House GOP proposes tax, LGA cuts
ST. PAUL -- Minnesota income taxes would fall $300 million in the next two years under a House Republican plan, while state payments to local governments drop significantly.
The proposal, to receive a House Tax Committee vote late this week, eliminates Local Government Aid for Duluth, Minneapolis and St. Paul, as well as Twin Cities suburbs, by 2015. It also lowers money paid to counties as well as other programs that help fund local governments.
"We did a very effective job of looking at where there could be savings," said Chairwoman Linda Runbeck, R-Circle Pines, of the House property and local tax division.
All taxpayers would pay would pay lower taxes, which did not set well with Democrat Gov. Mark Dayton, who wants to raise taxes on the rich.
Dayton's Revenue Department estimates that a Minnesotan earning $50,000 annually would save $53, while someone earning $500,000 or more would save $176. The governor said Republicans reward the rich more than middle-income Minnesotans.
Runbeck and House Tax Chairman Greg Davids, R-Preston, said the GOP plan is a start and up for negotiations.
Davids said he does not expect Dayton to sign the bill if the House and Senate send one like the committee is discussing this week.
City leaders were not happy with local aid cuts.
"We are pleased that the proposal recognizes the importance of (Local Government Aid) LGA to homeowners and businesses in Greater Minnesota," Park Rapids Mayor Nancy Carroll said. "However, we strongly disagree with the exclusion of metro and suburban communities from a policy that has benefited the entire state."
As president of the Coalition of Greater Minnesota Cities, Carroll ran a meeting last week with city officials and Dayton in which small and large cities pledged to stick together on seeking continued state aid.
"It's kinda scary," Rep. Kerry Gauthier, DFL-Duluth, said about eliminating his city's state aid by 2015.
As a regional center, he said, Duluth serves people from a wide area who visit for education, business, recreation and other reasons.
"It isn't just Duluthians using Duluth services," Gauthier said.
Runbeck plans further work in her committee Wednesday.
"We will learn more about Duluth and what their needs are," she said.
LGA was established to help cities that do not have enough taxable property to provide fundamental services.

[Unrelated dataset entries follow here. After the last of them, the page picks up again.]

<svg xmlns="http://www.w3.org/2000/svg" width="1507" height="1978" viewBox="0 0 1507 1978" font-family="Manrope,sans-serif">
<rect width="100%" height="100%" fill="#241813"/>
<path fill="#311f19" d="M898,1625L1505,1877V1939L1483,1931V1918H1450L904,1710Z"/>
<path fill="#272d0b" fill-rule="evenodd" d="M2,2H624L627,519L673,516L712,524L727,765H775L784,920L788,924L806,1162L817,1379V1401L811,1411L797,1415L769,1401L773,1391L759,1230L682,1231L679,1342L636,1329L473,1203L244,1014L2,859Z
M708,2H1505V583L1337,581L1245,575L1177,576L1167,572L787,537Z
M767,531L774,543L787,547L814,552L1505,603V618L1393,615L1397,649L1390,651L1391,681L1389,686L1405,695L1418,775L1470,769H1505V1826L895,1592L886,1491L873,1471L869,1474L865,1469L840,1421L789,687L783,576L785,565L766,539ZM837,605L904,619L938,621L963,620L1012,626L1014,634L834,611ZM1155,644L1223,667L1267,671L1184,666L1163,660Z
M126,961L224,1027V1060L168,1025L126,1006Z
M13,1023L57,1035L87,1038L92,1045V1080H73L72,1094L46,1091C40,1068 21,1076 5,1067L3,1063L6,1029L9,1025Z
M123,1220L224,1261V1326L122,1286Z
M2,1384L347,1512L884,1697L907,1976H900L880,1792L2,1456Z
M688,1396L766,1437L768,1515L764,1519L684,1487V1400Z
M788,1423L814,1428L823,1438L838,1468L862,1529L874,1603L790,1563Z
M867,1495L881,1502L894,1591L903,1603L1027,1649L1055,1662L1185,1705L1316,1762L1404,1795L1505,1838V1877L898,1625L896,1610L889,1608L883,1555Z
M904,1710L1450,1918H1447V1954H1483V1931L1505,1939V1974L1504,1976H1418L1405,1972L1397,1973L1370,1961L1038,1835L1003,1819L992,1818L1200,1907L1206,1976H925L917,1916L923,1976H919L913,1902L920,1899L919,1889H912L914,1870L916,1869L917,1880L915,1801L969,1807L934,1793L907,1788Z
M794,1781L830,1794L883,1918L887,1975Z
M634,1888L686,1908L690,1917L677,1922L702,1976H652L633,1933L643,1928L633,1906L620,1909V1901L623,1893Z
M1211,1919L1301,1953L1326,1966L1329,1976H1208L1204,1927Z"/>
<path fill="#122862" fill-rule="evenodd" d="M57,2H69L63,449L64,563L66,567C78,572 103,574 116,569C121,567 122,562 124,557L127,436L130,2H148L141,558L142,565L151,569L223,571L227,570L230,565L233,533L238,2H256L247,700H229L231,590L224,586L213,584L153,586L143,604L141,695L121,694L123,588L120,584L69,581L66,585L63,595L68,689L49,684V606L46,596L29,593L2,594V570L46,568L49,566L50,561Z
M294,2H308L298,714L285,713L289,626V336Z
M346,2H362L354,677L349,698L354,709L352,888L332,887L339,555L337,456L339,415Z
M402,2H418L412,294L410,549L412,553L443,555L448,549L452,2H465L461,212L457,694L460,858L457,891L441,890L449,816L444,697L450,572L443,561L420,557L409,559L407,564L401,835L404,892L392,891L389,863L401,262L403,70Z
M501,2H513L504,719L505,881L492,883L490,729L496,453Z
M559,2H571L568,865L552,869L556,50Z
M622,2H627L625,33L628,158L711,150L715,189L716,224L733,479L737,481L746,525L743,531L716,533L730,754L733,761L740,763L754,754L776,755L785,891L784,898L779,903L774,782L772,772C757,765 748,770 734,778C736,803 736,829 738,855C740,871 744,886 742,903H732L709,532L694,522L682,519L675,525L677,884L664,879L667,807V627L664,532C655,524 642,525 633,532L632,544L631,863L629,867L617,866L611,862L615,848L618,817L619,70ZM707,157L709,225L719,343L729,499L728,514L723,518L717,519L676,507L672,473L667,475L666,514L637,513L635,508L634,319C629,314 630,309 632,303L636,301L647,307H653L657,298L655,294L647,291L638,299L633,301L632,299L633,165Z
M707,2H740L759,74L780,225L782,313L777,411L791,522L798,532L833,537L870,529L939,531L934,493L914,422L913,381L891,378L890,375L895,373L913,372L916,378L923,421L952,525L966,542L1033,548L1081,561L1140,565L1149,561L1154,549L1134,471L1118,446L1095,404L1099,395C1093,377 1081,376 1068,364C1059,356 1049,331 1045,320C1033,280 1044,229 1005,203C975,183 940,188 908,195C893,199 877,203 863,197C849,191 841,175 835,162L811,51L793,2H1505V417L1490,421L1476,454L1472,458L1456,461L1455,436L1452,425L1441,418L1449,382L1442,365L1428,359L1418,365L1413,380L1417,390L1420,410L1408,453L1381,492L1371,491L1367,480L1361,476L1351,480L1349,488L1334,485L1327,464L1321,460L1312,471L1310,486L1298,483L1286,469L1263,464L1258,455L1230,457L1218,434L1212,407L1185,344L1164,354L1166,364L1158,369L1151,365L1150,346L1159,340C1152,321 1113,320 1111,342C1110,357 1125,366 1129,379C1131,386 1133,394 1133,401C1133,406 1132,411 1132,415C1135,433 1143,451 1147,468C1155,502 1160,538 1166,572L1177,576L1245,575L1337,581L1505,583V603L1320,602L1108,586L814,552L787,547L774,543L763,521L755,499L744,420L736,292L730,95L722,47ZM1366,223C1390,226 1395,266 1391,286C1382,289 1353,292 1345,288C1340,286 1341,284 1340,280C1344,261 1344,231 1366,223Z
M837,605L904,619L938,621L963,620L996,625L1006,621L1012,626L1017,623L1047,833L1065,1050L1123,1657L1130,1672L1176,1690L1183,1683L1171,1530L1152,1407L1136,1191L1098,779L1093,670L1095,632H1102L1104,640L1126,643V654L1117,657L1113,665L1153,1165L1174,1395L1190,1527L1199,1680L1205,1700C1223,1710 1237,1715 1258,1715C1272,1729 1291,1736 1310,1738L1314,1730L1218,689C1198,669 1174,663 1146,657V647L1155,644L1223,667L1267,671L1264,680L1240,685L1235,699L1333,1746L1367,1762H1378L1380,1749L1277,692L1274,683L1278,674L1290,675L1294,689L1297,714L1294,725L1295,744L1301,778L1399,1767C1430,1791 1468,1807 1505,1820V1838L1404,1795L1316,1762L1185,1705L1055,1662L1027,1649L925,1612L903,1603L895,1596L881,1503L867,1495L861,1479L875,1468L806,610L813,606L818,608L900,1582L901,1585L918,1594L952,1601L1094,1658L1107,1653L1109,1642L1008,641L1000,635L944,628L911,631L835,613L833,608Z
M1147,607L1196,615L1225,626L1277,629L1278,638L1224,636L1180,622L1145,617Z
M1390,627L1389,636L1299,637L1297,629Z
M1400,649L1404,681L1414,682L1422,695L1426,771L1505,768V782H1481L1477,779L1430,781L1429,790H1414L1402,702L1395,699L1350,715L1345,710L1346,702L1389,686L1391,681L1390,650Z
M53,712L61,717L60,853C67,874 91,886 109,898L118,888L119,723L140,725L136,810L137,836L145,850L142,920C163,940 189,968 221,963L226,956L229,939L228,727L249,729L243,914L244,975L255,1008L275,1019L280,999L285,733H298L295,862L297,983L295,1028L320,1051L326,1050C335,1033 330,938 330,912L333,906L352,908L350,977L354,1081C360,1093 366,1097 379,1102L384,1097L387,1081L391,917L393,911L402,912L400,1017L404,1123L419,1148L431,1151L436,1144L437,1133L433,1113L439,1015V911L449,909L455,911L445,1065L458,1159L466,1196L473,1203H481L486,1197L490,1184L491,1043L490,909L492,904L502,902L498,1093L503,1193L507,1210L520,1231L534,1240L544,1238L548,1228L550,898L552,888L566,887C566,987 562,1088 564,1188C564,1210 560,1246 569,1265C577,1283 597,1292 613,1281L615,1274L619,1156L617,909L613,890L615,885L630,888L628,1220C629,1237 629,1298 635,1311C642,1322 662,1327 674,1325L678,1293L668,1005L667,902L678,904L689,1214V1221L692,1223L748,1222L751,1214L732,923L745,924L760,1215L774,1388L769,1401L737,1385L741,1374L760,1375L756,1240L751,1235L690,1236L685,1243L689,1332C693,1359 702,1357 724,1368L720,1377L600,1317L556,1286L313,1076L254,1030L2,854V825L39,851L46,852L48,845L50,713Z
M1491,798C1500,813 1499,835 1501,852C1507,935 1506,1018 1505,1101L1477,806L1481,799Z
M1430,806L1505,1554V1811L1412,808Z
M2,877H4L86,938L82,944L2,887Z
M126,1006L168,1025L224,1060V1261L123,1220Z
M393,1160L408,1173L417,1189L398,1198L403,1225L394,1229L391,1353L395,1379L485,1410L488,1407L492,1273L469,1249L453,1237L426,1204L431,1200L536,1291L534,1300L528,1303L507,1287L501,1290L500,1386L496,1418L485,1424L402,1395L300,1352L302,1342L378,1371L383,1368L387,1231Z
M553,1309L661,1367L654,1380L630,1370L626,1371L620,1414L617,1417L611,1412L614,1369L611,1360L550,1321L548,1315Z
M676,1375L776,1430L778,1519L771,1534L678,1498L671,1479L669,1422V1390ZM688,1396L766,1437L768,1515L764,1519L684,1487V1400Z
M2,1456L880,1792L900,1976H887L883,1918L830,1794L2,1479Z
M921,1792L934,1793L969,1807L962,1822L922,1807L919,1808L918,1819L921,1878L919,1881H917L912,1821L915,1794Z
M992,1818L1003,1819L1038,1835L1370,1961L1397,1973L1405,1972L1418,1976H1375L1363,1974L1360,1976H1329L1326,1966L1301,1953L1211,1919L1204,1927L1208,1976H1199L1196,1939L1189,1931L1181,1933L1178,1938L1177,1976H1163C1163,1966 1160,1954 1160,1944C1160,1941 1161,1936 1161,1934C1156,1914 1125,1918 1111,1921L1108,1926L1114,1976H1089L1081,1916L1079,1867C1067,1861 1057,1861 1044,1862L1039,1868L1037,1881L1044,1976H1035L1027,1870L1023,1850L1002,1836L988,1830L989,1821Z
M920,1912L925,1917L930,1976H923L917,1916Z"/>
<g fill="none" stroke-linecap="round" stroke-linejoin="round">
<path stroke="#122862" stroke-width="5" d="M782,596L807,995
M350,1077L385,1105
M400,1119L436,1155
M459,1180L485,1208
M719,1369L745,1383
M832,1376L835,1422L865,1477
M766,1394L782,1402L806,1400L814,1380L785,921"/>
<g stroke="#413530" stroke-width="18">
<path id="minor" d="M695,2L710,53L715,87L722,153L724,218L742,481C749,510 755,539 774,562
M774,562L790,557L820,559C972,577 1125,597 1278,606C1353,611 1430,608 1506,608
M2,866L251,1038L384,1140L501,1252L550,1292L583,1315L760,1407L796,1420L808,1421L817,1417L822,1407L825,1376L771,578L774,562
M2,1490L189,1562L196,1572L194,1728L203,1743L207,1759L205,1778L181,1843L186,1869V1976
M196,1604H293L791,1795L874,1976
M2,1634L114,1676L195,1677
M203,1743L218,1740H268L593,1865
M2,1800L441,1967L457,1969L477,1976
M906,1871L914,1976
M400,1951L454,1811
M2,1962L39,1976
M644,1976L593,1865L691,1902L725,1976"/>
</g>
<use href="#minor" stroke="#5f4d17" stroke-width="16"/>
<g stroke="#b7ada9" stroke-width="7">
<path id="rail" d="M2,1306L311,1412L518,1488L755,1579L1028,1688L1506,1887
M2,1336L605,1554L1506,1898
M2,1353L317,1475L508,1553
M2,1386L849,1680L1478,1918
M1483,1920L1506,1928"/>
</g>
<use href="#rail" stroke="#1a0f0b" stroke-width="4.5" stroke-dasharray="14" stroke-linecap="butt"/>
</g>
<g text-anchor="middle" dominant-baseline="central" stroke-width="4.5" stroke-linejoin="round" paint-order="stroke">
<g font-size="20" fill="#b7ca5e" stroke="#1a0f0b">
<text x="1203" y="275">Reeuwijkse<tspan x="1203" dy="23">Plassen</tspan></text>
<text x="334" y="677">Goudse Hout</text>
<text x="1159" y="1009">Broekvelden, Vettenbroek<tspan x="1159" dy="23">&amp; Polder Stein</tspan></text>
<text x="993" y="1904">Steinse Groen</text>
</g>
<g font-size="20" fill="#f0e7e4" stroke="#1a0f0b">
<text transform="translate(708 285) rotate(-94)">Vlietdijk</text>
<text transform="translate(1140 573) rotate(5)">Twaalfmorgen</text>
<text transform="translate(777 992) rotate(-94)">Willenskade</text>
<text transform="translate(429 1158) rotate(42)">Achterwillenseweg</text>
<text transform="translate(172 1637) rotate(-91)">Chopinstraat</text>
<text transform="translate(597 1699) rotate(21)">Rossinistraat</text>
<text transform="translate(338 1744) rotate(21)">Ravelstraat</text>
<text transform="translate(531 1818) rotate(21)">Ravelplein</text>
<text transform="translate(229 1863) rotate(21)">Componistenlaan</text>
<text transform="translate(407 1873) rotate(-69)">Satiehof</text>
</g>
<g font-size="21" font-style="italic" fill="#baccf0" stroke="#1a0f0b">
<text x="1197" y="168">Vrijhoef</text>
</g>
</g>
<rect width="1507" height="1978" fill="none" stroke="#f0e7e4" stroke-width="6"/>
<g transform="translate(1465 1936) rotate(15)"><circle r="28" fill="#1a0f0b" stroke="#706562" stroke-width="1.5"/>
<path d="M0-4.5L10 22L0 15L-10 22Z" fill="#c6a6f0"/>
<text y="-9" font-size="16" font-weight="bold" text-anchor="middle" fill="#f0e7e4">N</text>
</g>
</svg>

Republicans say large cities can raise enough property tax to support their needs.
Under the GOP bill, cities that still receive LGA would not be able to raise property taxes.
Suburban cities receive relatively little LGA.
Rep. Paul Marquart, DFL-Dilworth, said rural cities could be hurt even though they would get the same aid as in the current budget.
"You're losing your political support," he said.
With 75 percent of Minnesotans not in communities with LGA, there eventually will be little political reason for the state to keep sending aid to rural communities, Marquart said.
Senate leaders on Monday refused to say how similar their tax bill may be to the House plan. Their plan is due in the next few days.
Dayton said that since Monday was the half-way point of the 2011 legislative session, there is plenty of time to work out a compromise. Still, in a news conference and in letters to legislative Republican leaders he said their $34 billion, two-year budget plan would force "very drastic" cuts in state programs.
The governor said his agencies tell him that budget cuts like Republicans want could lead to situations as varied as eliminating meat inspections to closing seven parks, from lowering health-care payments for the poor to inspecting banks less often.